#### Exercise description:
Restate all of the entries exactly. Any picture in them should be skipped.

#### Dataset records:
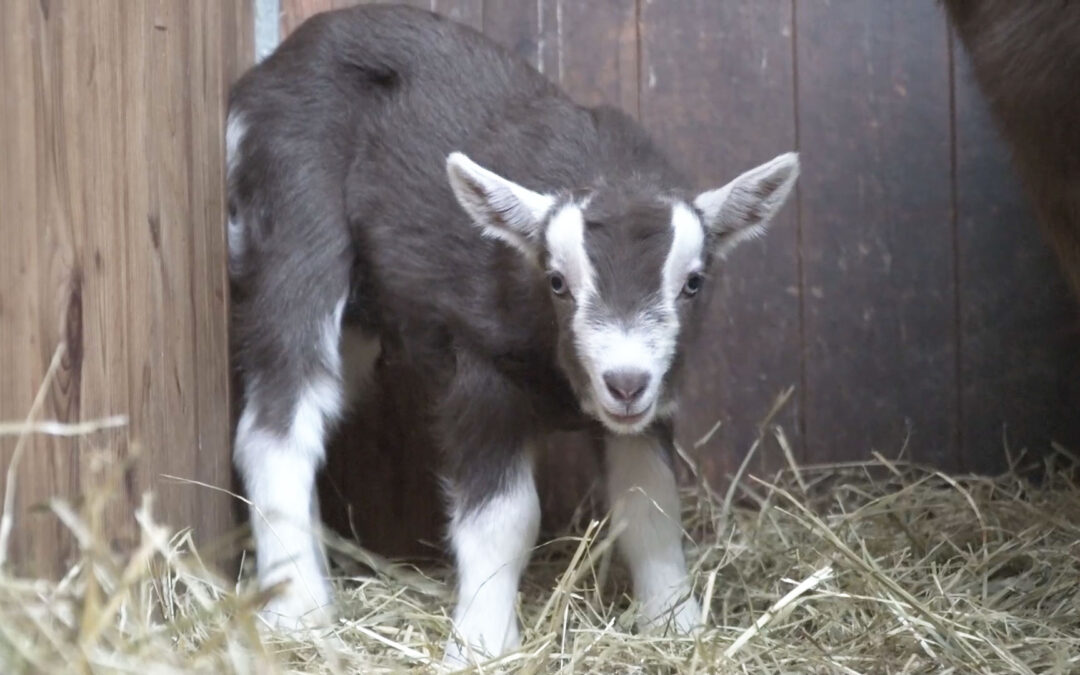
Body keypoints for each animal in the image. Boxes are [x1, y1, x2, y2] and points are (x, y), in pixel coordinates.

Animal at [225, 2, 803, 660]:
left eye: (694, 282)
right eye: (556, 281)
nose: (624, 381)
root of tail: (270, 68)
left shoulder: (651, 404)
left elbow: (650, 501)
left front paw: (676, 624)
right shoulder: (480, 371)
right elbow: (504, 517)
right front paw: (480, 644)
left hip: (363, 314)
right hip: (292, 212)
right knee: (278, 414)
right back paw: (298, 611)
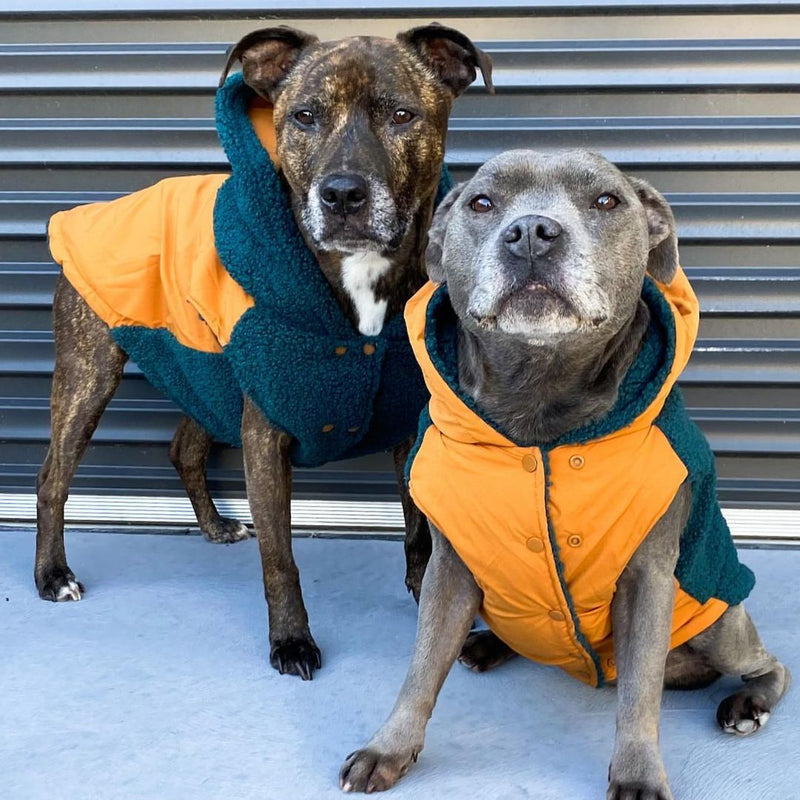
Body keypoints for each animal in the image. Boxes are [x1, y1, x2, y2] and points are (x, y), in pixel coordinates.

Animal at [34, 23, 490, 680]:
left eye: (403, 115)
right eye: (303, 116)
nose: (343, 193)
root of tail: (93, 209)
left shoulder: (406, 426)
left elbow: (417, 535)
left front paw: (435, 613)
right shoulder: (265, 432)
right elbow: (281, 556)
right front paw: (292, 641)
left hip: (210, 373)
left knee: (183, 448)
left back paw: (214, 527)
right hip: (89, 373)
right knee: (53, 475)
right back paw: (53, 574)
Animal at [338, 148, 788, 792]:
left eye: (607, 201)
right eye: (482, 202)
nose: (531, 232)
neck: (538, 404)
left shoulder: (648, 578)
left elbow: (638, 698)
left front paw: (638, 774)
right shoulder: (448, 567)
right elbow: (421, 669)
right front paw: (389, 746)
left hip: (719, 624)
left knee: (766, 665)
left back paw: (747, 704)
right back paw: (487, 645)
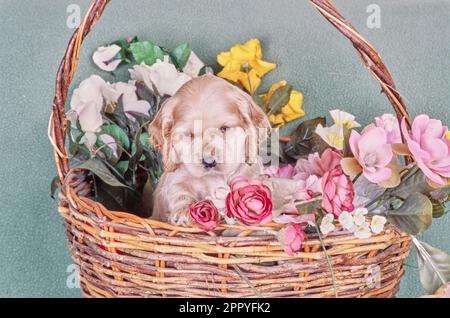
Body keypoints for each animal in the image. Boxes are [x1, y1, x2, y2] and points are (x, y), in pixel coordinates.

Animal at [150, 74, 270, 225]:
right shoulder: (175, 178)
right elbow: (179, 190)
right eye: (189, 135)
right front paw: (184, 211)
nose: (209, 162)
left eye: (224, 129)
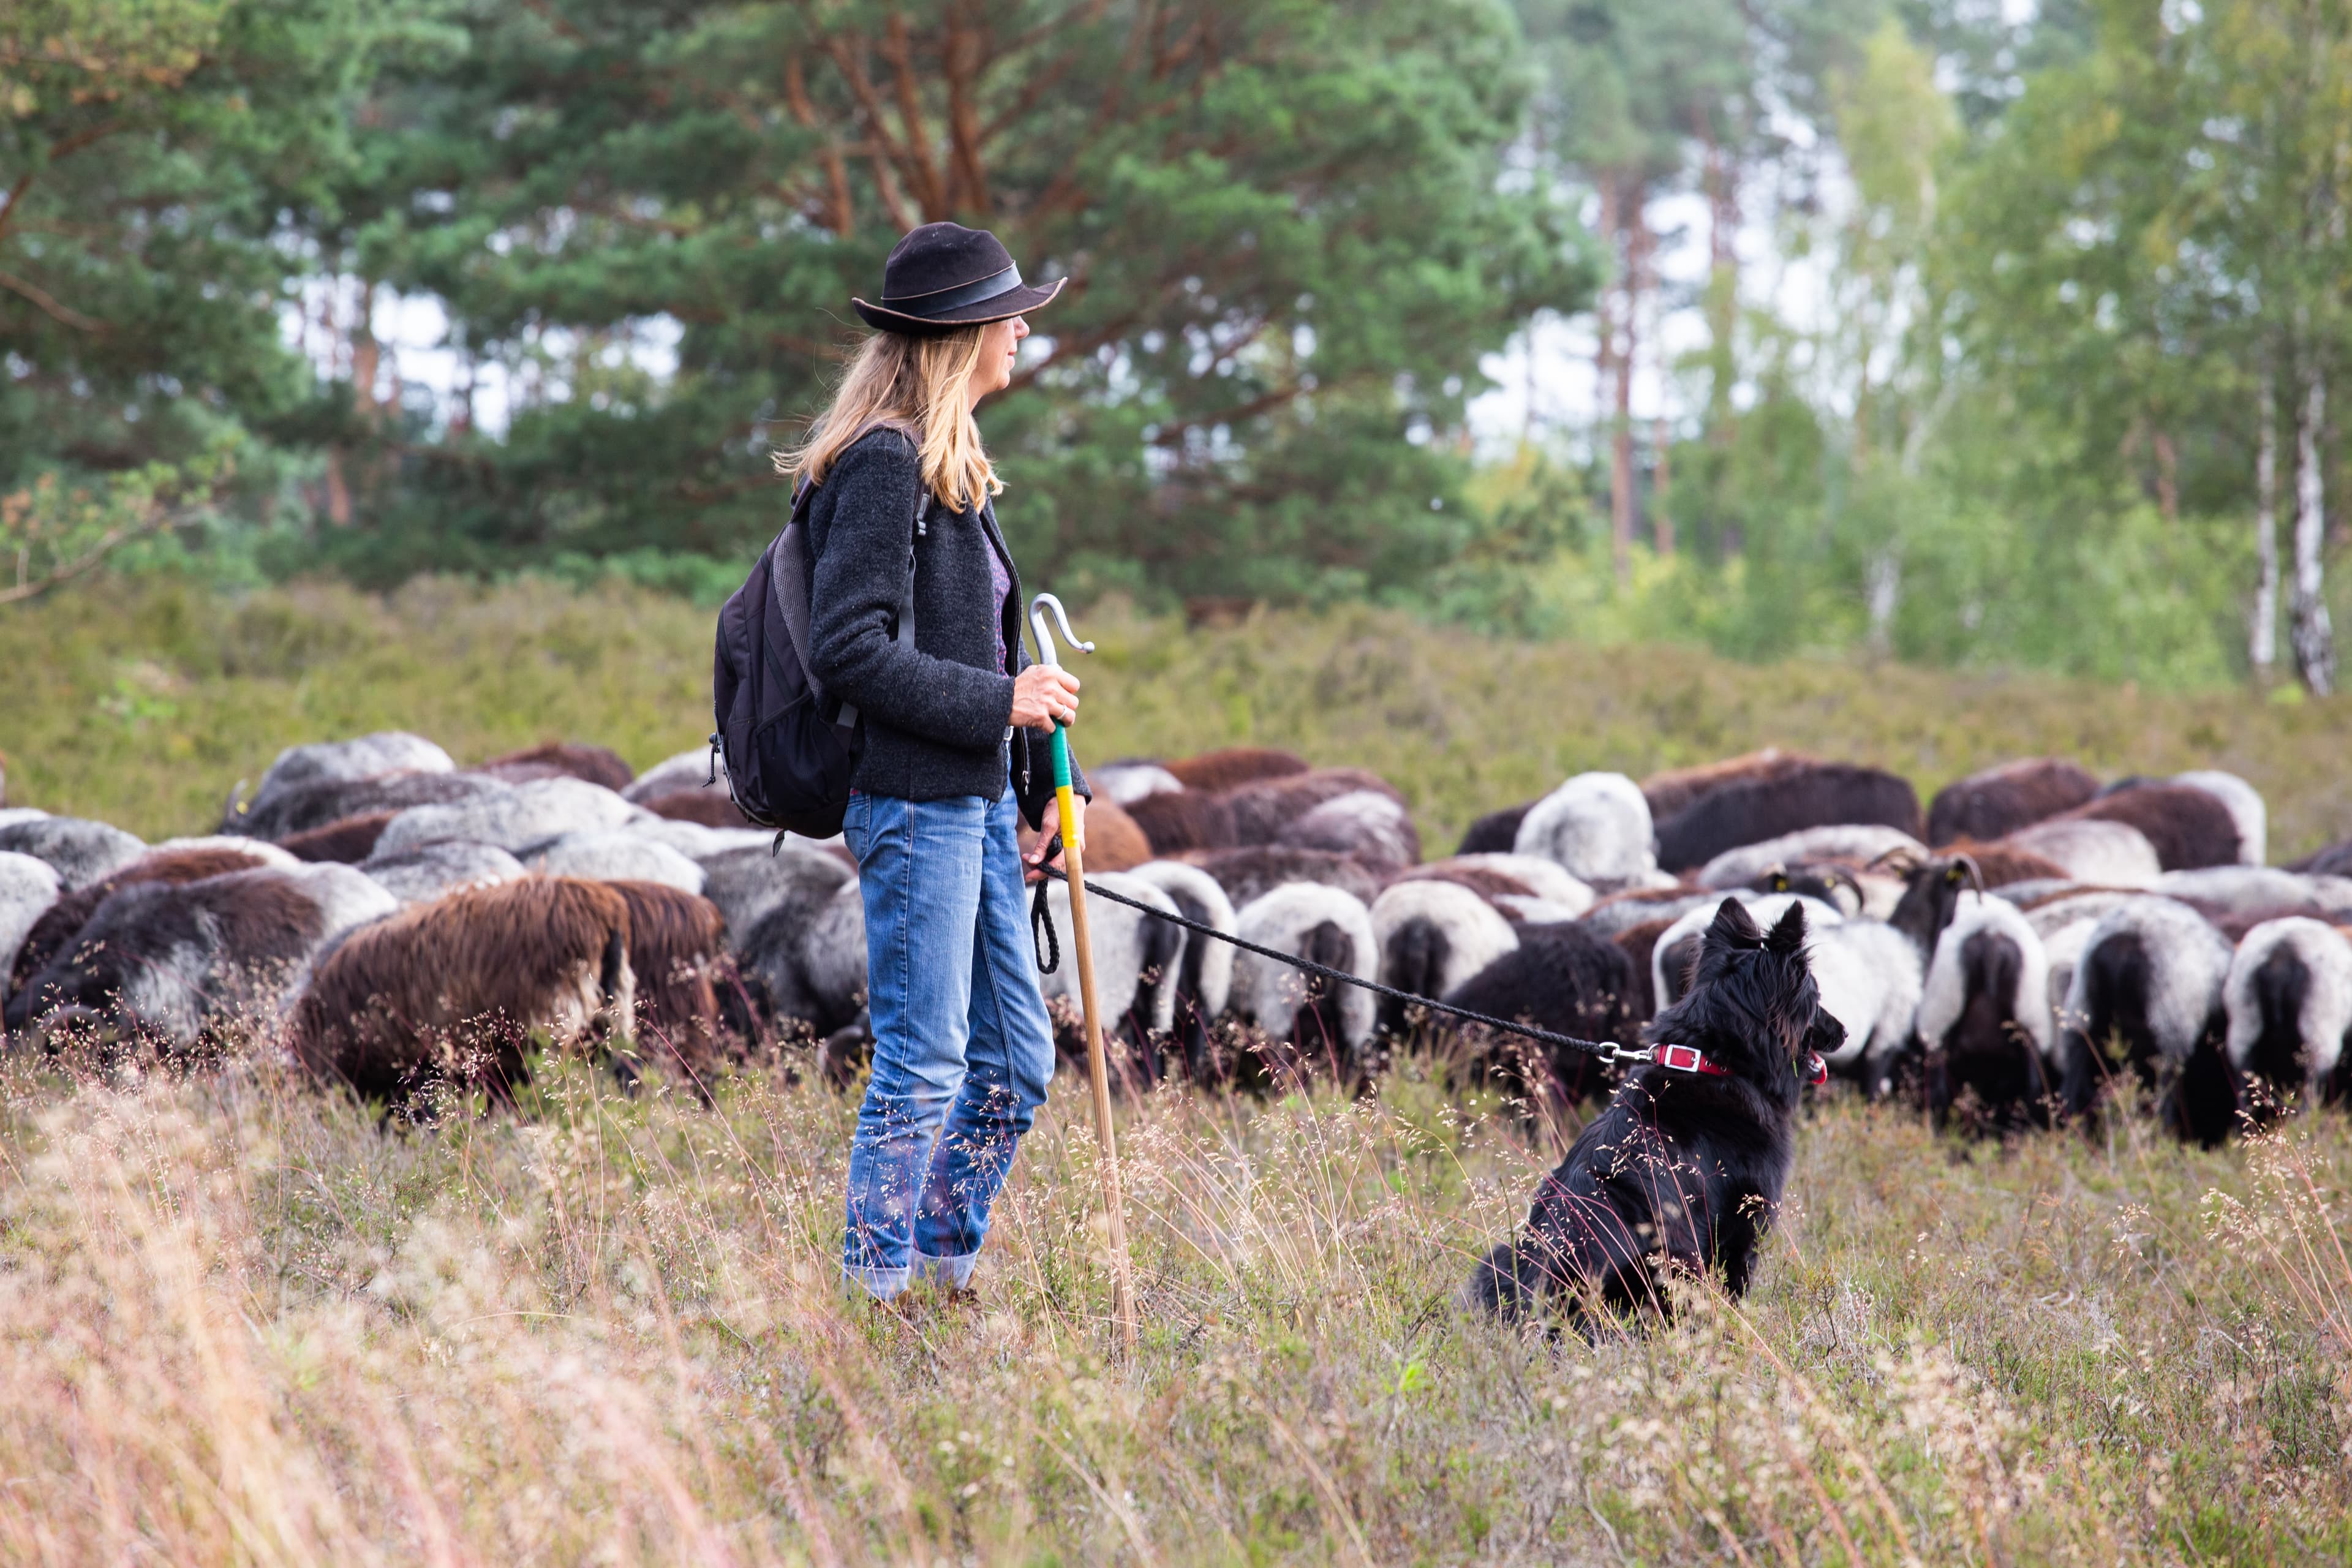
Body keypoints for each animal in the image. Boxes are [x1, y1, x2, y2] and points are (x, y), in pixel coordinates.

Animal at [1468, 902, 1834, 1335]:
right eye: (1816, 999)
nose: (1844, 1032)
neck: (1714, 1062)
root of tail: (1538, 1303)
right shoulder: (1743, 1223)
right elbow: (1737, 1286)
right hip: (1669, 1263)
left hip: (1496, 1260)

#### Your response:
Body keypoints for each animal in the image. Boxes are [x1, y1, x2, y2] and points are (x, y), in pixel coordinates.

Animal at [225, 2, 803, 660]:
left eye: (694, 282)
right eye: (556, 281)
nose: (624, 381)
root of tail: (270, 68)
left shoulder: (651, 404)
left elbow: (650, 501)
left front paw: (676, 624)
right shoulder: (480, 371)
right elbow: (504, 517)
right front paw: (480, 644)
left hip: (363, 314)
right hip: (292, 212)
right knee: (278, 414)
right back paw: (298, 611)
Body keypoints for each animal in the image. Boxes are [x1, y1, x2, y2] and points are (x, y), in pixel coordinates.

Animal at [34, 23, 490, 680]:
left eye: (403, 115)
right eye: (303, 116)
nose: (343, 193)
root of tail: (93, 209)
left shoulder: (406, 426)
left elbow: (417, 535)
left front paw: (435, 613)
right shoulder: (265, 432)
right elbow: (281, 556)
right front paw: (292, 641)
left hip: (210, 373)
left knee: (183, 448)
left back paw: (214, 527)
right hip: (89, 373)
right knee: (53, 475)
right back paw: (53, 574)
Animal at [338, 148, 788, 792]:
left eye: (607, 201)
right eye: (482, 202)
nose: (531, 232)
neck: (538, 404)
left shoulder: (648, 578)
left elbow: (638, 698)
left front paw: (638, 774)
right shoulder: (448, 567)
right elbow: (421, 669)
right front paw: (389, 746)
left hip: (719, 624)
left knee: (766, 665)
left back paw: (747, 704)
right back paw: (487, 645)
Body keypoints for each animal in the image. Boxes are [x1, y1, x2, y2] and points are (x, y), in pixel coordinates.

Animal at [150, 74, 270, 225]:
right shoulder: (175, 178)
right elbow: (179, 190)
right eye: (189, 135)
right front paw: (184, 211)
nose: (209, 162)
left eye: (224, 129)
Body keypoints for each animal in the image. Boxes are [x1, y1, x2, y2] and points are (x, y), in pixel coordinates.

Animal at [1468, 902, 1834, 1335]:
right eye: (1816, 999)
nose: (1844, 1032)
neck: (1714, 1062)
root of tail: (1538, 1303)
right shoulder: (1743, 1223)
right elbow: (1737, 1286)
right hip: (1669, 1263)
left hip: (1496, 1260)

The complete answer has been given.